BEGIN Supplied entries
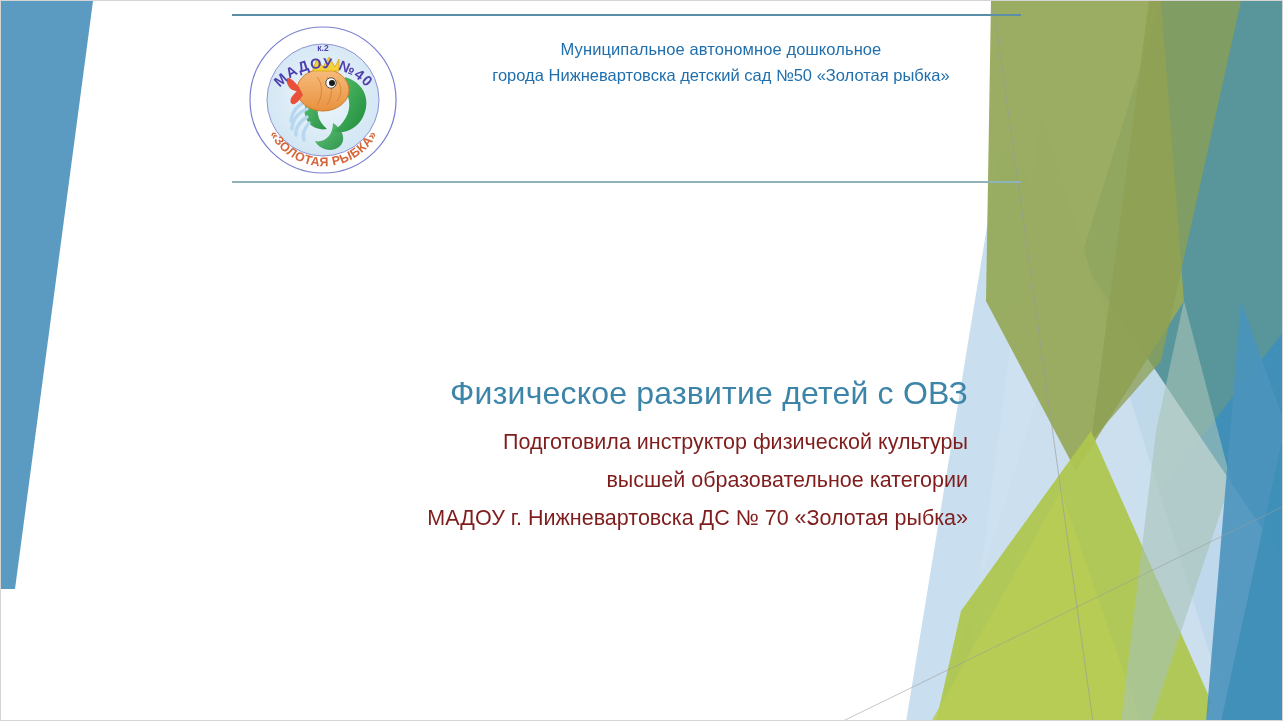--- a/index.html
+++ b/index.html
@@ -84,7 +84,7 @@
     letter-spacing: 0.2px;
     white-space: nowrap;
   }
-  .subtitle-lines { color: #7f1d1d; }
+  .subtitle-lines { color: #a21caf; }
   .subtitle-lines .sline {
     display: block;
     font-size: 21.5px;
END Supplied entries
Copy out the listing above in full and leave out its pictures.

_Answer to the problem_
--- a/index.html
+++ b/index.html
@@ -84,7 +84,7 @@
     letter-spacing: 0.2px;
     white-space: nowrap;
   }
-  .subtitle-lines { color: #7f1d1d; }
+  .subtitle-lines { color: #a21caf; }
   .subtitle-lines .sline {
     display: block;
     font-size: 21.5px;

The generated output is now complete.